Work request
Among the entries below, find the lines with the word "plant" and copy them.
START Data
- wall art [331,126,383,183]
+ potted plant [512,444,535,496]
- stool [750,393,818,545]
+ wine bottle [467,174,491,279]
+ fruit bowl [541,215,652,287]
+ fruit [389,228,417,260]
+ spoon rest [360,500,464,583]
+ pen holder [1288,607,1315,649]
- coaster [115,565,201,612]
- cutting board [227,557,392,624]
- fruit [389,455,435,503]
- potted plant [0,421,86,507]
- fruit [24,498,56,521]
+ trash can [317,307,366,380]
END Data
Reply
+ potted plant [512,444,535,496]
- potted plant [0,421,86,507]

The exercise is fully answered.